According to Moody’s, “Maryland’s Constitution requires that gaming proceeds be used only for educational purposes, including debt repayment for the Build to Learn bond program. It is economically sensitive and the amount promised is narrow. This revenue is provided subject to annual debt financing’ services. ”
“Games have a narrow base due to their discretionary nature and also involve increased social risks given the vulnerabilities that have emerged during the pandemic.”
Moody’s upgraded the bond on September 30, along with an update to its methodology.

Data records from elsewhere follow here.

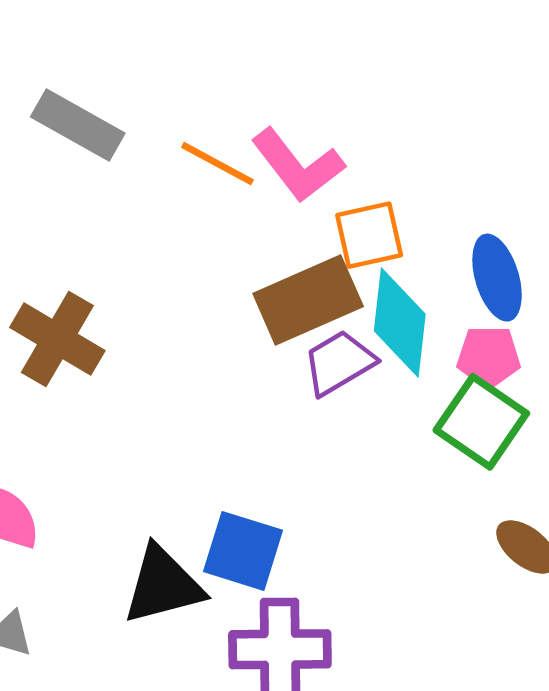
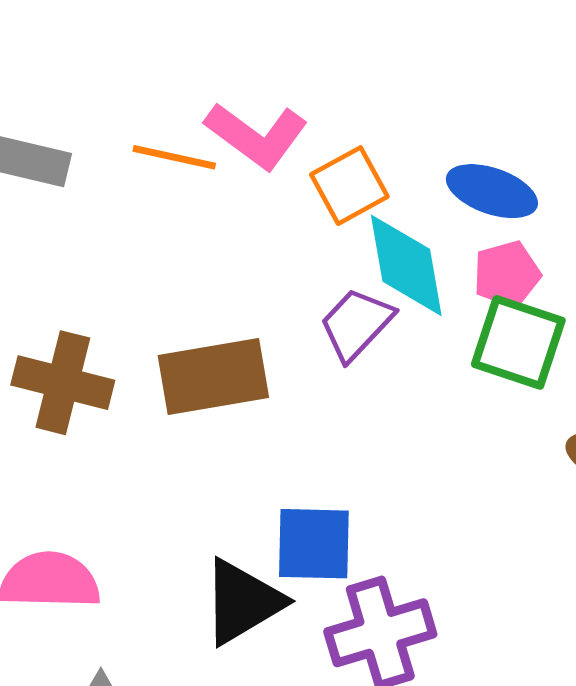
blue ellipse: (497, 278) -> (492, 191), turned -38
brown rectangle: (308, 300) -> (213, 376), moved, turned 30

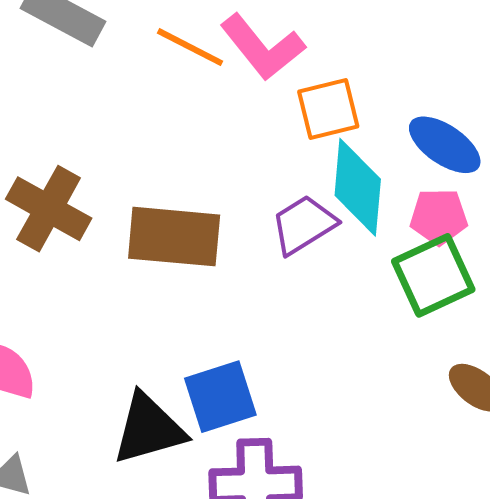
green square: (518, 342) -> (433, 275), turned 32
blue square: (314, 544) -> (220, 397), turned -34

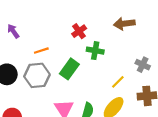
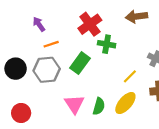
purple arrow: (13, 31) -> (39, 24), moved
red cross: (79, 31) -> (90, 24), size x1.5

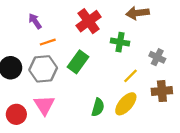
green cross: (107, 44) -> (120, 42), moved
pink triangle: (74, 104) -> (44, 105), moved

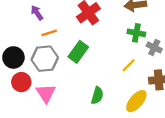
green cross: (120, 42) -> (136, 33), moved
yellow ellipse: (126, 104) -> (136, 101), moved
red circle: (16, 114) -> (21, 82), moved

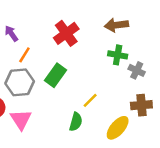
orange line: (49, 33) -> (24, 55), turned -40
yellow line: (129, 65) -> (90, 100), moved

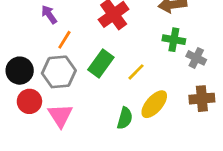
yellow line: (90, 100) -> (136, 72), moved
yellow ellipse: (118, 128) -> (154, 104), moved

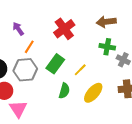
pink triangle: (60, 115) -> (18, 109), moved
green semicircle: (125, 118) -> (64, 91), moved

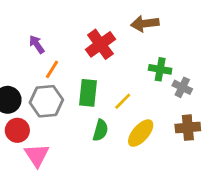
brown arrow: (106, 22) -> (145, 24), moved
green rectangle: (55, 64) -> (88, 93), turned -30

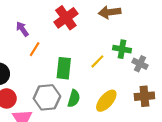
red cross: (100, 44) -> (66, 18), moved
gray hexagon: (46, 101) -> (47, 97), moved
yellow line: (123, 101) -> (97, 61), moved

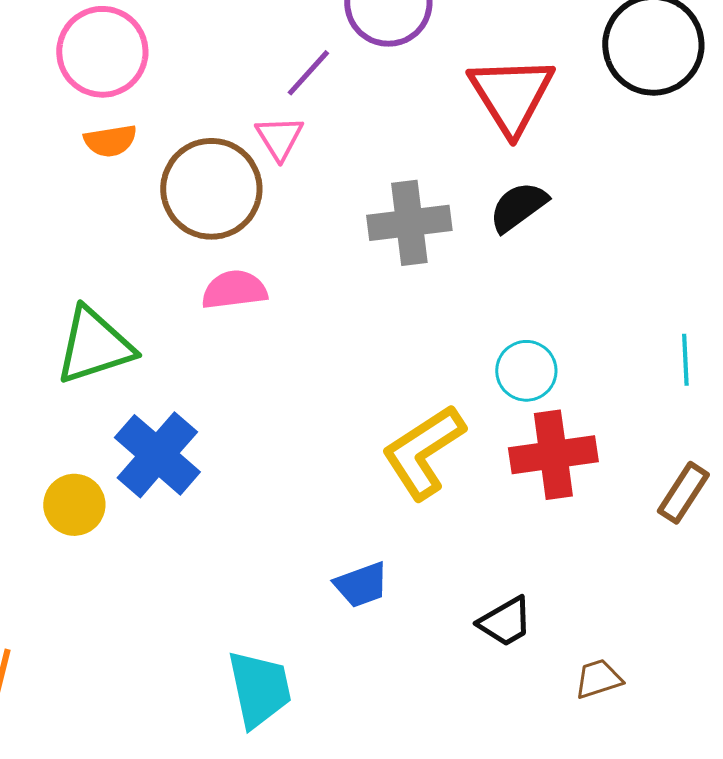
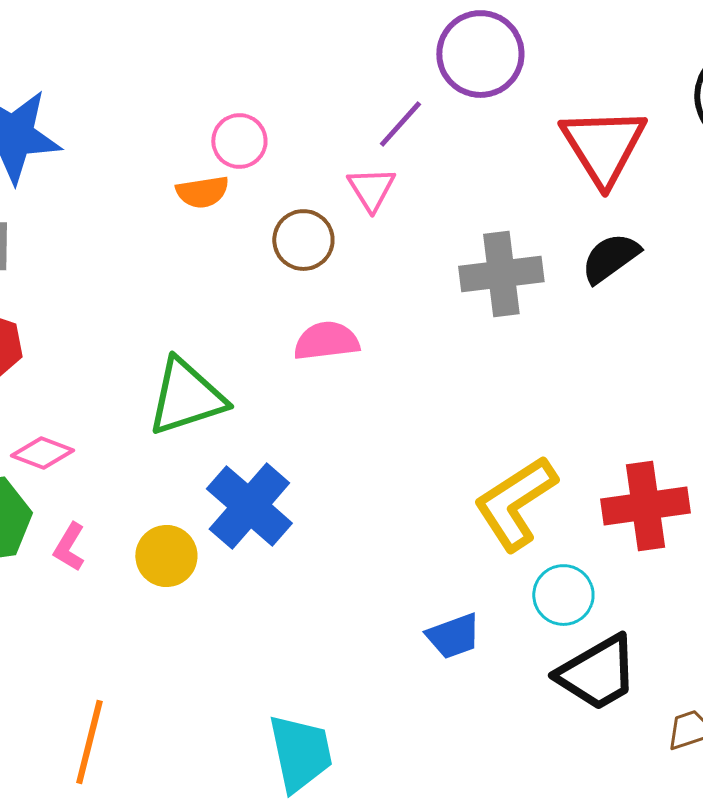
pink circle: (102, 52) -> (239, 141), moved, size x0.6
brown circle: (211, 189) -> (303, 240), size x0.6
cyan circle: (526, 371) -> (563, 595), moved
black trapezoid: (505, 622) -> (597, 673), size x1.5
cyan trapezoid: (259, 689) -> (300, 753), moved

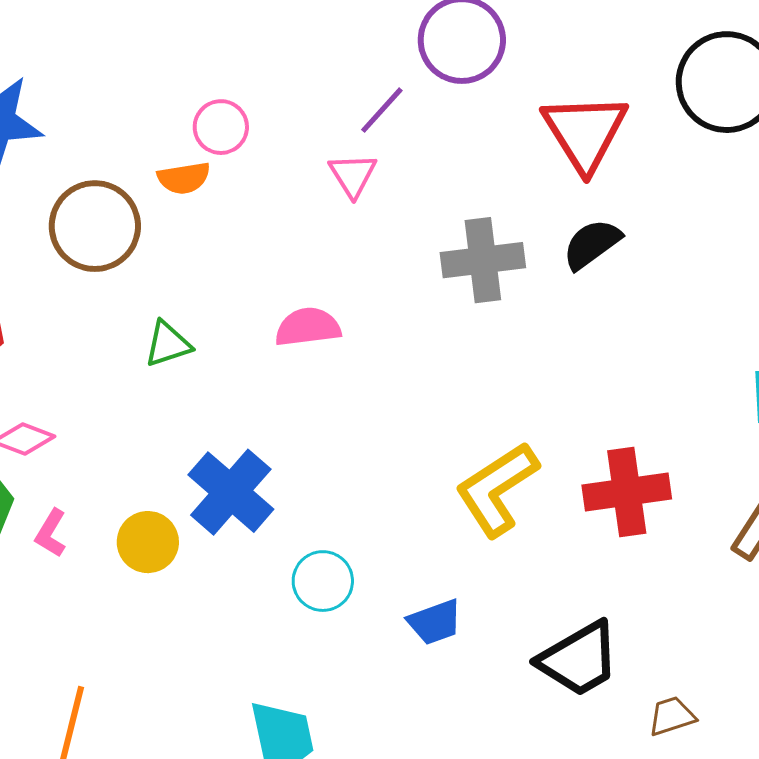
brown circle: (303, 240) -> (95, 226), moved, size x1.5
green triangle: (186, 397) -> (168, 344), moved, size x0.6
cyan circle: (563, 595) -> (323, 581), moved

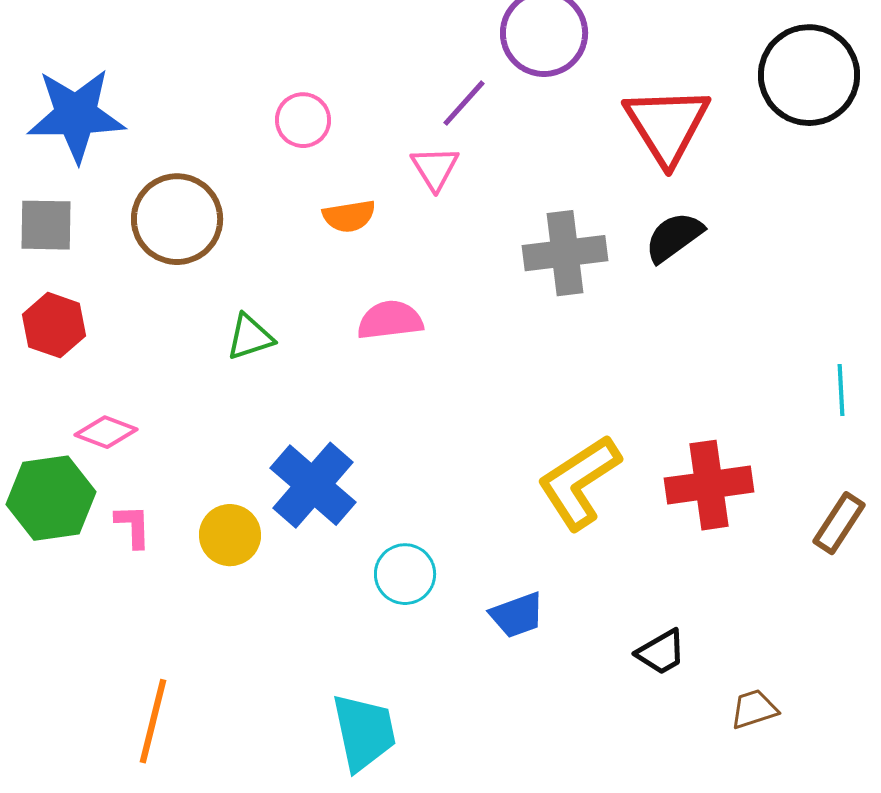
orange semicircle: (184, 178) -> (349, 216), moved
pink L-shape: (51, 533) -> (133, 526), turned 147
black trapezoid: (579, 659) -> (661, 652), size x0.6

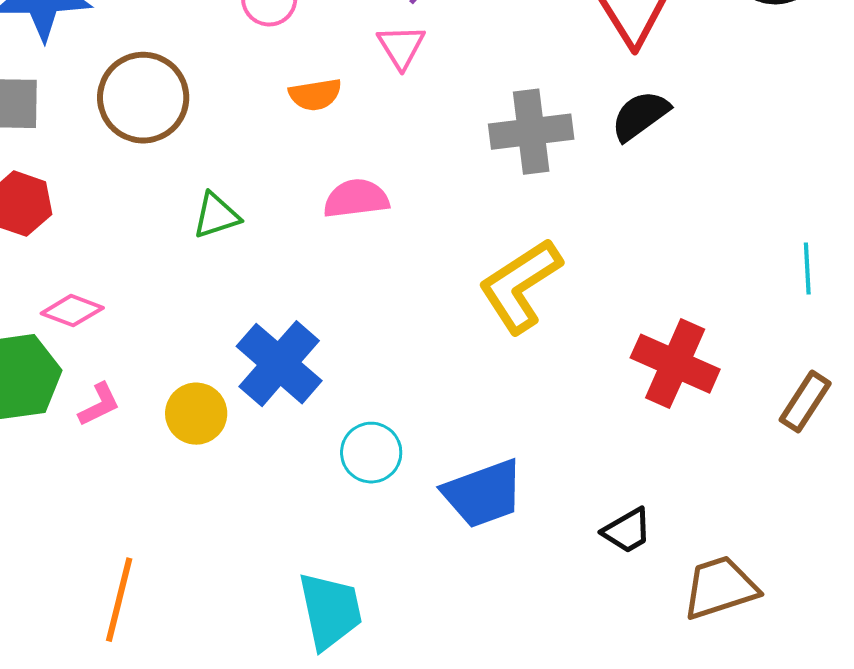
yellow L-shape: (579, 482) -> (520, 286), moved
red cross: (709, 485) -> (675, 364), turned 32
pink L-shape: (133, 526) -> (99, 405), turned 66
blue trapezoid: (517, 615) -> (483, 494), size x1.5
brown trapezoid: (754, 709) -> (720, 588), size x1.6

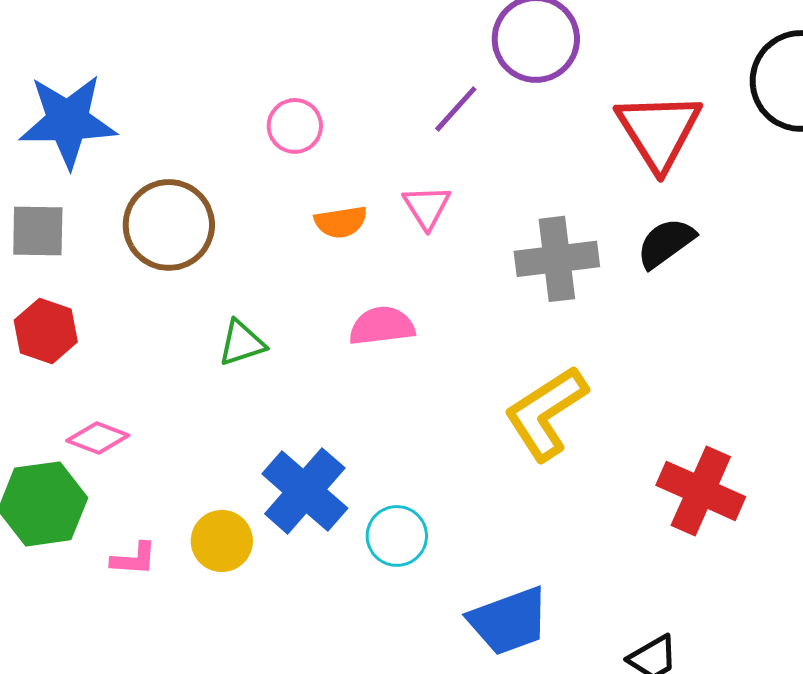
pink triangle: (401, 47) -> (427, 207), moved
pink L-shape: (99, 405) -> (134, 559), moved, turned 30
cyan circle: (371, 453) -> (397, 536), moved

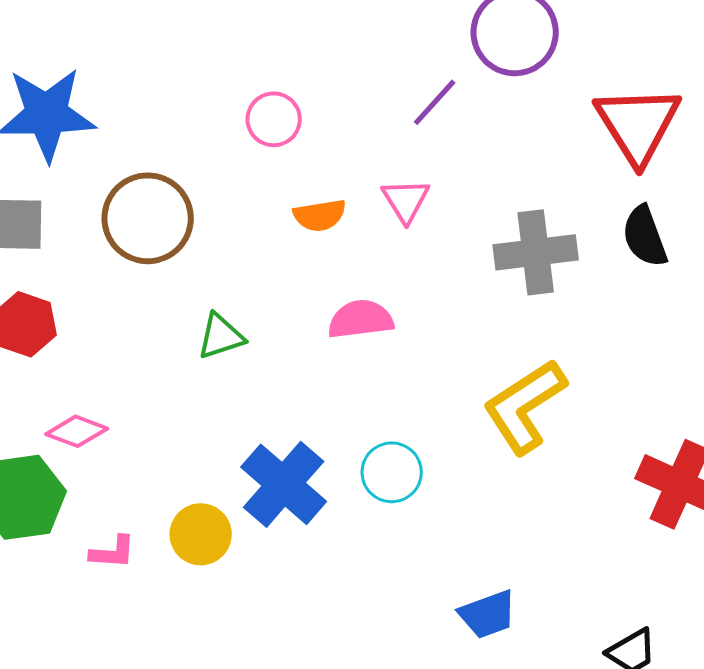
black semicircle: (666, 243) -> (645, 236), turned -74
cyan circle: (397, 536) -> (392, 472), moved
blue trapezoid: (509, 621) -> (488, 614), size x0.7

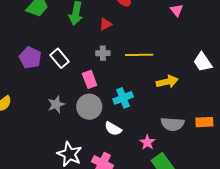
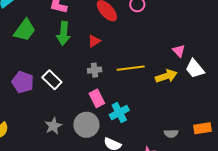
pink triangle: (177, 10) -> (179, 51), moved
pink rectangle: (90, 79) -> (97, 98), moved
yellow arrow: (167, 82) -> (166, 76), moved
gray semicircle: (173, 124) -> (171, 133), size x0.6

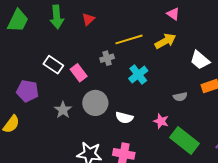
white trapezoid: (195, 69) -> (200, 60), moved
gray cross: (95, 70) -> (107, 58), moved
purple pentagon: (23, 82) -> (27, 91), moved
pink rectangle: (97, 98) -> (79, 73), moved
cyan cross: (119, 113) -> (138, 75), moved

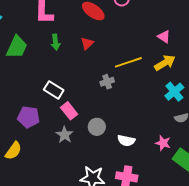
pink triangle: (173, 14) -> (164, 37), moved
green arrow: (57, 17) -> (56, 42), size x0.7
pink rectangle: (79, 73) -> (69, 111), moved
cyan cross: (138, 75) -> (174, 92), moved
gray circle: (95, 103) -> (97, 127), size x0.7

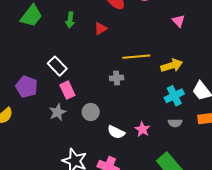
pink triangle: (164, 37) -> (178, 21), moved
gray cross: (107, 82) -> (117, 78), moved
pink star: (163, 143) -> (142, 129), moved

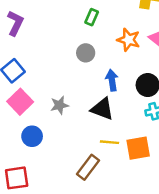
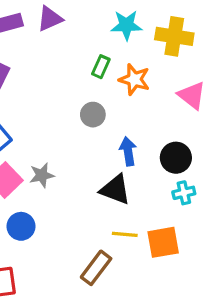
orange star: (129, 40) -> (134, 79), moved
gray star: (59, 105) -> (42, 175), moved

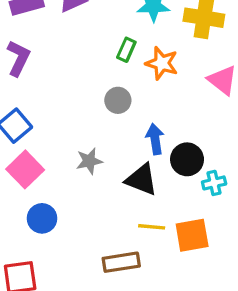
black circle: (176, 158) -> (187, 159), moved
gray star: (42, 175) -> (89, 161), moved
brown rectangle: (96, 268) -> (121, 262), turned 44

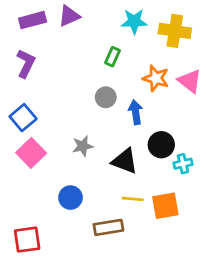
orange star: (162, 63) -> (156, 78), moved
blue arrow: (155, 139) -> (136, 112), moved
blue circle: (42, 218) -> (70, 198), moved

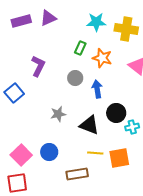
purple L-shape: (26, 63) -> (38, 66), moved
orange star: (156, 78) -> (102, 58), moved
pink square: (31, 153) -> (21, 155), moved

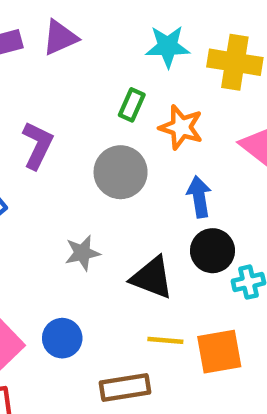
gray circle: (75, 78) -> (121, 172), size x1.5
blue arrow: (97, 89) -> (199, 197), moved

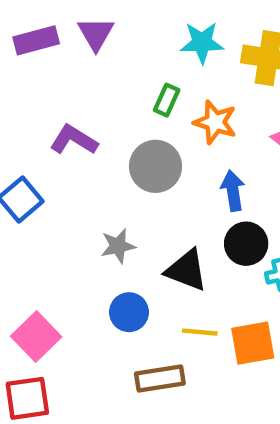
purple triangle: (60, 38) -> (96, 34), turned -36
purple L-shape: (38, 145) -> (74, 140), turned -84
blue circle: (62, 338) -> (129, 312), moved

A favorable transaction with Moody’s would require enacting legal provisions that limit the allocation of available gaming proceeds to other obligations or increasing limits on the leverage of available proceeds.
Showing a proven track record of additional promised revenue growth or other financial resources that mitigates the narrow-based risks posed by casino receipts may also change opinions.
Standard & Poor’s rated the issue “AA” with a stable outlook.
“The stable outlook reflects Maryland’s outlook as it actively manages emerging economic and budgetary risks and maintains structural balance,” said Joe Pezzimenti, credit analyst at S&P Global Ratings. “It reflects our view of the state’s ability to maintain.”
S&P will consider a rating downgrade “if we believe that the additional bond issuances would create additional credit risk, such as increasing annual debt service requirements that approach or exceed the amount of available funds that can be transferred to the loan fund each year.” There is a possibility that
Video lottery terminals are similar to traditional slot machines, but operate under a different regulatory framework. According to Verified Market Reports, “The video lottery terminal market is poised to witness significant growth in the coming years due to several key strategies and factors.”
U.S. commercial gaming revenue rose 3.1% in July compared to the same month in 2023, marking the industry’s 41st consecutive month of annual growth, according to the American Gaming Association.
“Through the first seven months of 2024, commercial gaming revenue exceeded last year’s record-setting pace by 7.2%, totaling $41.23 billion.Commercial gaming revenue reached $60.4 billion in 2022 and 2021 exceeded the previous record of $53 billion.
According to the Tax Policy Center, state and local governments collected about $35 billion from various forms of gambling in 2021, representing about 1% of state and local revenues.
The TPC also notes that there may be strict limits on the revenue states and local governments can expect from gambling as a source of income.
According to TPC, “One of the limitations of gambling revenue is that the abundance of gambling options can cannibalize a state’s collections. If a state builds a new casino, it has the ability to add new gamblers to the pool.” It is most likely to attract gamblers who were using existing casinos instead.
“Over the past decade, inflation-adjusted gambling revenues have increased by only 6% and decreased by 3% when measured per adult over the age of 18.”
With the Supreme Court legalizing sports betting in all states in 2018, it became a bonanza for states to use gambling as a revenue-boosting measure. Since then, 38 states and the District of Columbia have entered the gambling pool, bringing in $64 million in gambling tax revenue for Maryland.